Reforma o decadencia
Dado que el G7, en verdad, no puede ser el comité de dirección permanente de una economía mundial en la que sus miembros tienen una participación minoritaria, el G20 debería convertirse en lo que estaba destinado a ser: el principal foro de cooperación económica mundial. Pero eso requerirá un sistema más representativo que ofrezca un rol a los países más pequeños en un marco basado en la circunscripción, así como una secretaría profesional que garantice la continuidad de un año a otro.
La presidencia brasileña del G20 ya ha estipulado tres prioridades claves para la reunión de noviembre: combatir el hambre, la pobreza y la desigualdad; promover el desarrollo sostenible, y proseguir la reforma de la gobernanza global. Los tres objetivos podrían allanar el camino para una nueva década de mejor cooperación. Sabemos lo que tiene que suceder y por qué. Si está bien gestionado, el G20 podría ofrecer el tan buscado “cómo”.
Las revisiones trascendentes del sistema internacional y sus instituciones suelen producirse recién después de un quiebre total del orden actual. El desafío urgente de hoy es lograr la transición a un quinto orden mundial sin sufrir una ruptura perjudicial. Se nos abren dos caminos por delante. Uno conduce a más fragmentación global y una profundización de las crisis, mientras que el otro nos ofrece la posibilidad de buscar la prosperidad mediante soluciones conjuntas para los problemas comunes.
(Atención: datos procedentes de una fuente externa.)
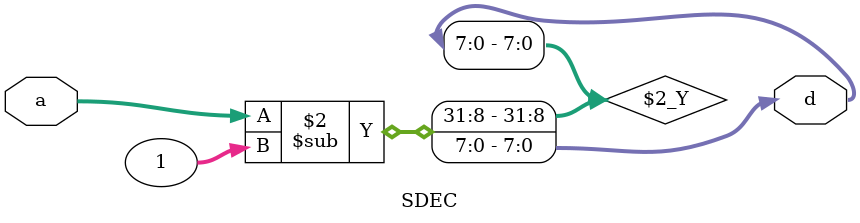
<source format=v>
`timescale 1ns / 1ps


module DEC(a, d);
    parameter DATAWIDTH = 8;
    input [DATAWIDTH - 1 : 0] a;
    output reg [DATAWIDTH - 1 : 0] d;
    
    always @(a) begin
        d <= a - 1;
    end   
     
endmodule


module SDEC(a, d);
    parameter DATAWIDTH = 8;
    input signed [DATAWIDTH - 1 : 0] a;
    output reg signed [DATAWIDTH - 1 : 0] d;
    
    always @(a) begin
        d <= a - 1;
    end   
     
endmodule

</source>
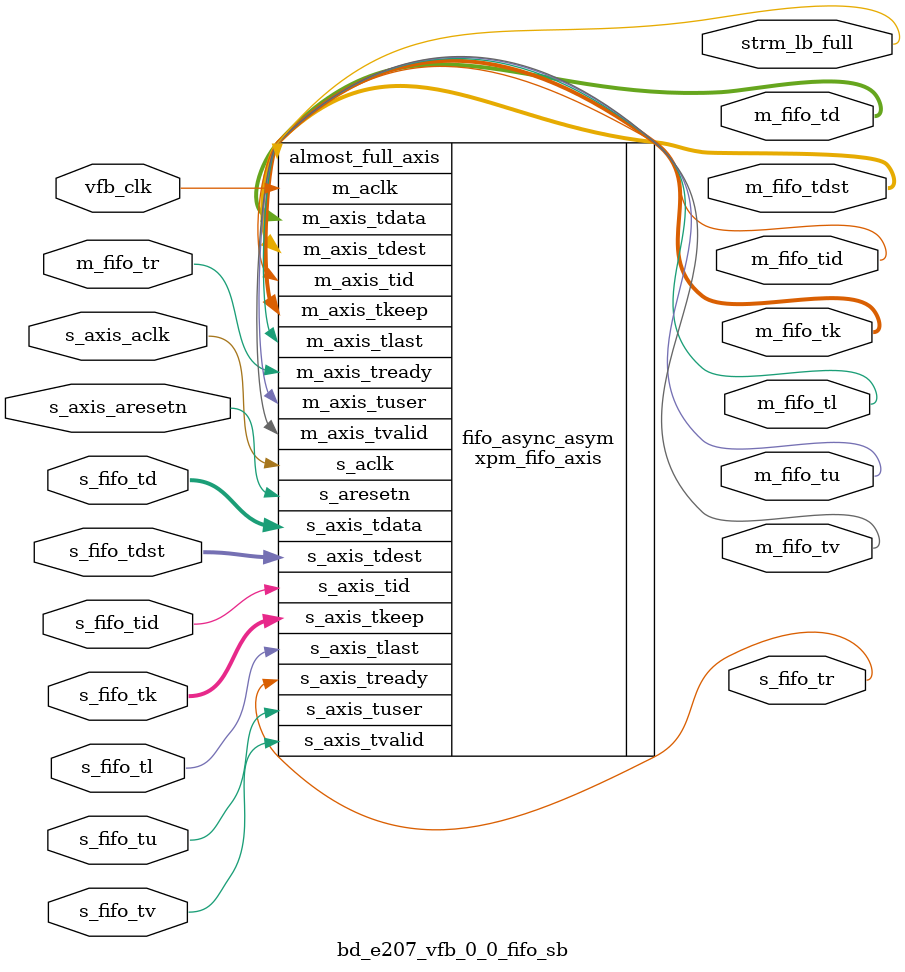
<source format=v>
`timescale 1ps/1ps
module bd_e207_vfb_0_0_fifo_sb (
  input            s_axis_aclk    ,

  input         s_axis_aresetn ,
  input            vfb_clk        ,
  output    s_fifo_tr      ,
  input     s_fifo_tv      ,
  input      [64-1:0]  s_fifo_td      ,
  input      s_fifo_tid    ,   
  input      [1-1:0]  s_fifo_tu      ,
  input [9:0]      s_fifo_tdst      ,
  input      [8-1:0] s_fifo_tk      ,
  input      s_fifo_tl      ,
  input     m_fifo_tr      ,
  output     m_fifo_tv      ,
  output   [64-1:0]   m_fifo_td      ,
  output      m_fifo_tid    ,   
  output [9:0]    m_fifo_tdst    ,   
  output   [1-1:0]  m_fifo_tu      ,
  output    [8-1:0] m_fifo_tk      ,
  output      m_fifo_tl     , 
  output  strm_lb_full   
);

xpm_fifo_axis#(
      .CLOCKING_MODE("independent_clock"), // String
      .ECC_MODE("no_ecc"),            // String
      .FIFO_DEPTH(512),              // DECIMAL
      .FIFO_MEMORY_TYPE("block"),      // String
      .PACKET_FIFO("false"),          // String
      .PROG_EMPTY_THRESH(10),         // DECIMAL
      .PROG_FULL_THRESH(507),          // DECIMAL
      .RD_DATA_COUNT_WIDTH(1),        // DECIMAL
      .RELATED_CLOCKS(0),             // DECIMAL
      .SIM_ASSERT_CHK(0),             // DECIMAL; 0=disable simulation messages, 1=enable simulation messages
      .TDATA_WIDTH(64),               // DECIMAL
      .TDEST_WIDTH(10),                // DECIMAL
      .TID_WIDTH(1),                  // DECIMAL
      .TUSER_WIDTH(1),                // DECIMAL
      .USE_ADV_FEATURES("1008"),      // String
      .WR_DATA_COUNT_WIDTH(1)         // DECIMAL
 ) fifo_async_asym(
  .s_aclk            (s_axis_aclk    ),
  .s_aresetn         (s_axis_aresetn ),
  .m_aclk            (vfb_clk        ),
  .s_axis_tready     (s_fifo_tr      ),
  .s_axis_tvalid     (s_fifo_tv      ),
  .s_axis_tdata      (s_fifo_td      ),
  .s_axis_tid      ( s_fifo_tid      ),
  .s_axis_tuser      (s_fifo_tu      ),
  .s_axis_tdest      (s_fifo_tdst      ),
  .s_axis_tkeep      (s_fifo_tk      ),
  .s_axis_tlast      (s_fifo_tl      ),
  .m_axis_tready     (m_fifo_tr      ),
  .m_axis_tvalid     (m_fifo_tv      ),
  .m_axis_tdata      (m_fifo_td      ),
  .m_axis_tid        (m_fifo_tid      ),
  .m_axis_tdest      (m_fifo_tdst     ),
  .m_axis_tuser      (m_fifo_tu      ),
  .m_axis_tkeep      (m_fifo_tk      ),
  .m_axis_tlast      (m_fifo_tl      ),
  .almost_full_axis  (strm_lb_full   )
);
endmodule

</source>
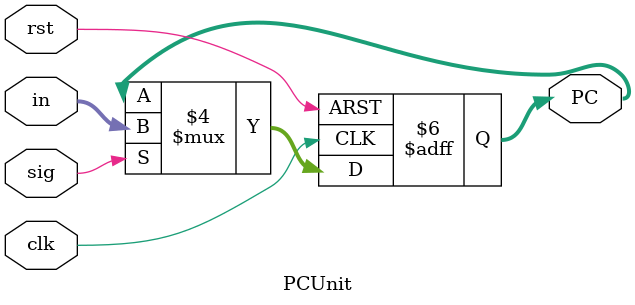
<source format=v>
module PCUnit(in,PC,clk,sig,rst);
    output reg [31:0] PC;
    input [31:0] in;
    input clk;
    input sig;
	 input rst;

    initial
    begin
        PC = 32'h0000_0000;
    end
    always@(negedge clk or posedge rst)
	begin
		if(rst)
			begin
			PC = 32'h0000_0000;
			end
		else if (sig)
            begin
                PC = in;
            end
	end
	

endmodule
</source>
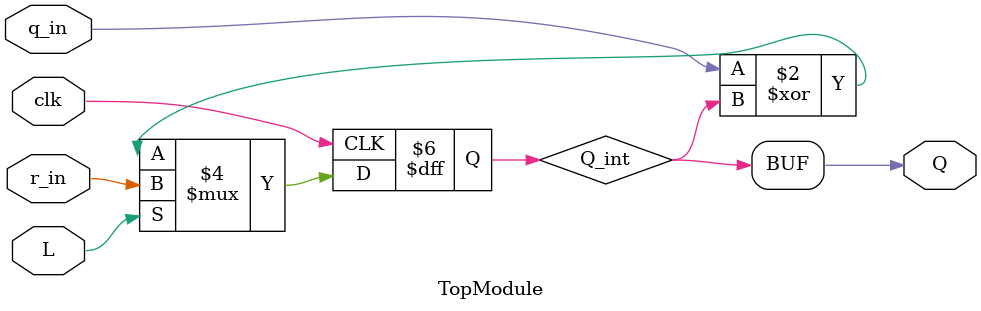
<source format=sv>
module TopModule (
    input clk,
    input L,
    input q_in,
    input r_in,
    output Q
);

    logic Q_int;

    always @(posedge clk) begin
        if (L) begin
            Q_int <= r_in;
        end else begin
            Q_int <= q_in ^ Q_int;
        end
    end

    assign Q = Q_int;

endmodule
</source>
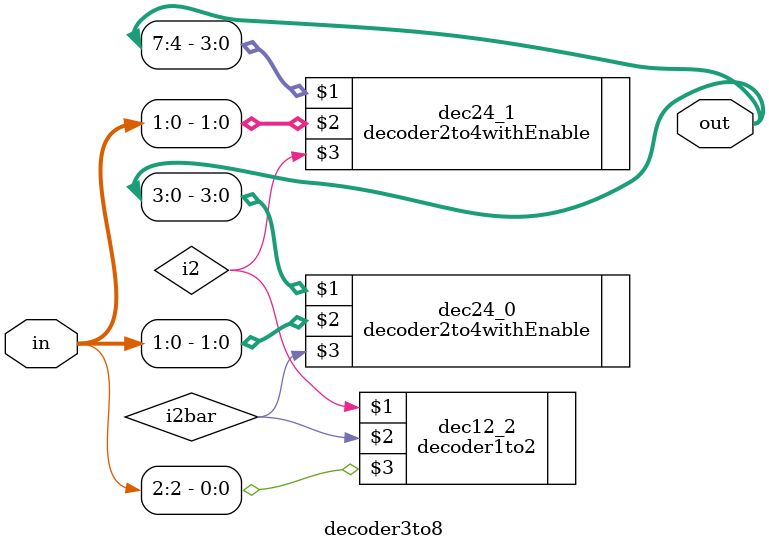
<source format=v>
/* 模組名稱：decoder3to8
   著作權宣告：copyright 2012 林博仁(pika1021@gmail.com)
   */
`ifndef DECODER3TO8_V_INCLUDED
	`define DECODER3TO8_V_INCLUDED
	`include "Source_code/decoder2to4withEnable/decoder2to4withEnable.v"
	`include "Source_code/decoder1to2/decoder1to2.v"
	`timescale 1ns / 100ps

	module decoder3to8(out, in);
		input [2:0]in;
		output [7:0]out;
		wire i2, i2bar;
		
		decoder1to2 dec12_2(i2, i2bar, in[2]);
		decoder2to4withEnable 
			dec24_0(out[3:0], in[1:0], i2bar), 
			dec24_1(out[7:4], in[1:0], i2);
	endmodule
`endif
</source>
La elección parece más clara que el agua.
GORDON BROWN Y MOHAMED A. EL-ERIAN (*)
Project Syndicate
(*) Gordon Brown, ex primer ministro del Reino Unido, es enviado especial de la ONU para la Educación Global y presidente de Education Cannot Wait. Mohamed A. El-Erian, presidente del Queens’ College de la Universidad de Cambridge, es profesor en la Escuela Wharton de la Universidad de Pensilvania.
Este texto fue editado por razones de espacio.